WORK TO BE COMPLETED: Reproduce the listing below word for word, from its beginning through the line that contains "Yes. We also sell used OEM". Include that final line.

RECORDS SHOWN:
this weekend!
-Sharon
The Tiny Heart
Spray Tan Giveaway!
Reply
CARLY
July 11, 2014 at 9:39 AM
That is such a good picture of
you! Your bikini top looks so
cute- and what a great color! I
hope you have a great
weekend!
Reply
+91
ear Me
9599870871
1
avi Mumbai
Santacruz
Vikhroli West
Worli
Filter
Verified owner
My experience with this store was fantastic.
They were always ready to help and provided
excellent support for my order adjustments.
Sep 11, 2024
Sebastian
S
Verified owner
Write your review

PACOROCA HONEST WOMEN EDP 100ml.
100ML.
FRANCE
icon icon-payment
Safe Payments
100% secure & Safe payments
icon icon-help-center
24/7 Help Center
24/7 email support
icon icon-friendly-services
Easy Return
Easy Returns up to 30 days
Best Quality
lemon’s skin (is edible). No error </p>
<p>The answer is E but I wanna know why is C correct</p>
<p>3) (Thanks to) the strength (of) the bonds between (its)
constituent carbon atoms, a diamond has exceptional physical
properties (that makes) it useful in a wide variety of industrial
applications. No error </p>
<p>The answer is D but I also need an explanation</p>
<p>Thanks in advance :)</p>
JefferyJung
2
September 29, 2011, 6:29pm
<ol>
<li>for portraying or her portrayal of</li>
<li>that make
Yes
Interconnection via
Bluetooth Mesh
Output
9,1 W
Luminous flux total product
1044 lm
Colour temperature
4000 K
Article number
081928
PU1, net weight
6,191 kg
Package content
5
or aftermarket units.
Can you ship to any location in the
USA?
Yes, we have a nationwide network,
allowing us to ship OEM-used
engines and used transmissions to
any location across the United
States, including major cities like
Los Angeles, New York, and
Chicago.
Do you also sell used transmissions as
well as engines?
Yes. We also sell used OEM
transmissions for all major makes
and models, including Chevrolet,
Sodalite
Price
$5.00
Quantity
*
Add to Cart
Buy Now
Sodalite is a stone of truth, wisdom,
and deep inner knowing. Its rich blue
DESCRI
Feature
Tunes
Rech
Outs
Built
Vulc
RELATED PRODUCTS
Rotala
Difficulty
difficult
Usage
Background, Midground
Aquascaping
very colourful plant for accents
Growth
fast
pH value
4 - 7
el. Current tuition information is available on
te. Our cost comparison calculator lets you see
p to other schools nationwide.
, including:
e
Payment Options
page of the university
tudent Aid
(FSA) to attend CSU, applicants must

RESPONSE:
this weekend!
-Sharon
The Tiny Heart
Spray Tan Giveaway!
Reply
CARLY
July 11, 2014 at 9:39 AM
That is such a good picture of
you! Your bikini top looks so
cute- and what a great color! I
hope you have a great
weekend!
Reply
+91
ear Me
9599870871
1
avi Mumbai
Santacruz
Vikhroli West
Worli
Filter
Verified owner
My experience with this store was fantastic.
They were always ready to help and provided
excellent support for my order adjustments.
Sep 11, 2024
Sebastian
S
Verified owner
Write your review

PACOROCA HONEST WOMEN EDP 100ml.
100ML.
FRANCE
icon icon-payment
Safe Payments
100% secure & Safe payments
icon icon-help-center
24/7 Help Center
24/7 email support
icon icon-friendly-services
Easy Return
Easy Returns up to 30 days
Best Quality
lemon’s skin (is edible). No error </p>
<p>The answer is E but I wanna know why is C correct</p>
<p>3) (Thanks to) the strength (of) the bonds between (its)
constituent carbon atoms, a diamond has exceptional physical
properties (that makes) it useful in a wide variety of industrial
applications. No error </p>
<p>The answer is D but I also need an explanation</p>
<p>Thanks in advance :)</p>
JefferyJung
2
September 29, 2011, 6:29pm
<ol>
<li>for portraying or her portrayal of</li>
<li>that make
Yes
Interconnection via
Bluetooth Mesh
Output
9,1 W
Luminous flux total product
1044 lm
Colour temperature
4000 K
Article number
081928
PU1, net weight
6,191 kg
Package content
5
or aftermarket units.
Can you ship to any location in the
USA?
Yes, we have a nationwide network,
allowing us to ship OEM-used
engines and used transmissions to
any location across the United
States, including major cities like
Los Angeles, New York, and
Chicago.
Do you also sell used transmissions as
well as engines?
Yes. We also sell used OEM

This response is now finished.